Eine begehrte Nachspeise

Entstehung des Lübecker Marzipans ist einer Hungersnot im Jahr 1407 zu verdanken

Naschen ist „in“, schlechtes Gewissen ist „out“. Das gilt gerade an den Weihnachtsfeiertagen. Bei vielen Deutschen gehört als süße Leckerei das Lübecker Marzipan zum Christfest wie der Hase zu Ostern. Doch woher kommt dieser Hochgenuss?

Der Legende nach ist die Entstehung des Lübecker Marzipans einer Hungersnot im Jahr 1407 zu verdanken. In den Speichern der Hansestadt war nichts mehr übrig bis auf Mandeln und Zucker, aus denen die Lübecker das „Marci panis“ herstellten – das Marzipanbrot. Eine andere Namenserklärung geht davon aus, dass sich der Begriff Marzapane, der in Neapel und Sizilien im 13. Jahrhundert für „Schächtelchen“ benutzt wurde, von den Behältnissen, in denen Konfekt transportiert wurde, auf den Inhalt übertragen hat.

Das Ursprungsgebiet des Marzipans liegt im Orient, wo die delikate Mandelzuckermischung vor allem in den Palästen zum Speiseplan gehörte. Durch die Kreuzzüge wurde es über den Handelsplatz Venedig nach Europa gebracht. Am Anfang wurde Marzipan in Europa von Apothekern hergestellt und galt noch bis ins 18. Jahrhundert hinein als Heilmittel.

Festgelegte Rezeptur

Seit 1996 ist die einst begehrte Nachspeise als geschützte geografische Angabe durch die Europäische Kommission registriert – ebenso wie zwei andere deutsche Klassiker: Aachener Printen und Nürnberger Lebkuchen. Der EU-weite Schutz garantiert unter anderem, dass die Leckereien nach einer festgelegten Rezeptur hergestellt werden. Lübecker Marzipan enthält zum Beispiel 70 Prozent Marzipanrohmasse und 30 Prozent Zucker. Herkömmliches Marzipan darf nach deutschem Lebensmittelrecht dagegen zu gleichen Teilen aus Marzipanrohmasse und Zucker bestehen.
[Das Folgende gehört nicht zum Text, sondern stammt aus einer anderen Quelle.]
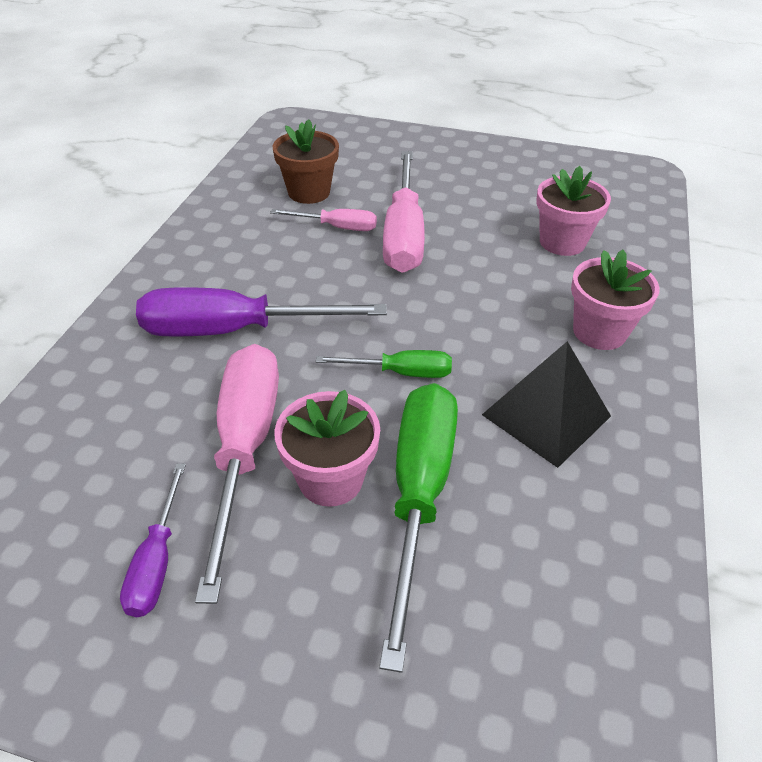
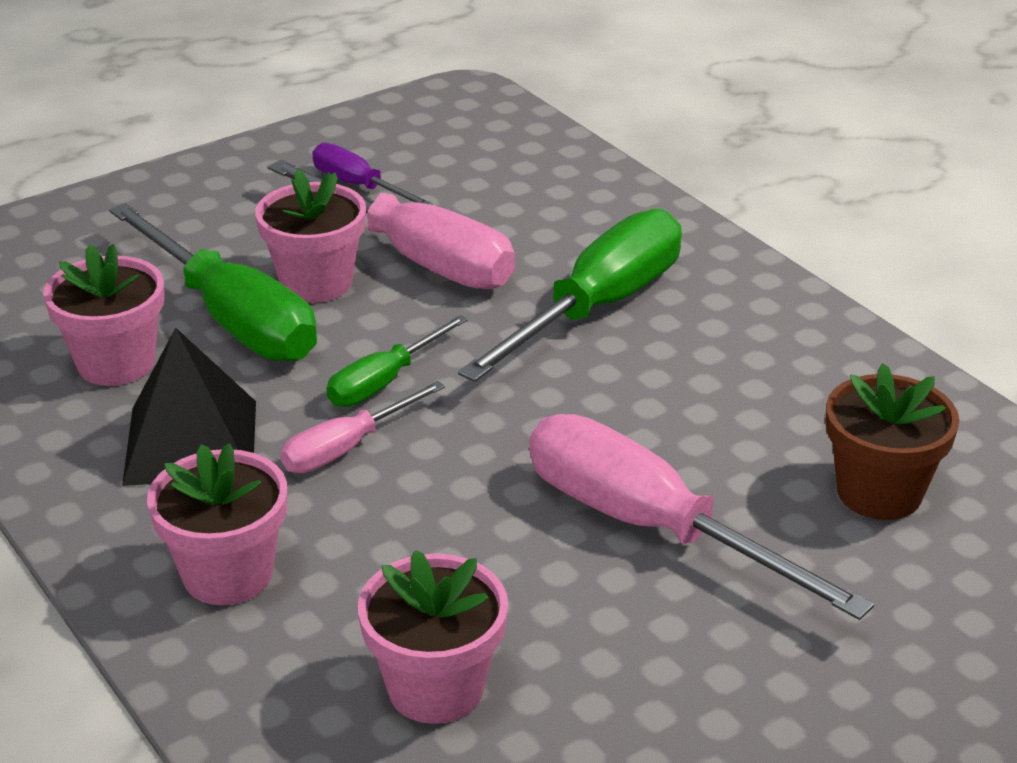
camera: 130 degrees right, 10 degrees down
purple screwdriver [136,288,387,337] -> green screwdriver [458,209,682,382]
pink screwdriver [270,209,377,231] -> pink screwdriver moved to [280,381,445,473]
none -> pink flower pot [43,244,165,386]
Und obwohl Süßigkeiten normalerweise nicht als „gesunde Ernährung“, gelten, leistet der Verzehr von Mandeln und somit auch von Marzipan bei mäßigem Konsum einen wertvollen Beitrag zur Ernährung. Mandeln bestehen zu rund 25 Prozent aus Eiweißstoffen, zu rund zwölf Prozent aus Ballaststoffen und zu gut 50 Prozent aus „guten“ Fetten, die einem zu hohen Cholesterinspiegel vorbeugen. Wissenschaftliche Studien belegen, dass eine Portion Marzipan à 30 Gramm mit rund 160 Kalorien sowohl einfach- als auch mehrfach ungesättigte Fettsäuren enthält, das antioxidativ wirkende Vitamin E, Proteine, Ballaststoffe, Magnesium, Kalium, Calcium, Phosphor und Eisen. Darüber hinaus sind Mandeln reich an Folsäure sowie an den Vitaminen B1, B2 und B6, die durch die Energiegewinnung im Kohlenhydratstoffwechsel und zur Reizübertragung im Nervensystem benötigt werden.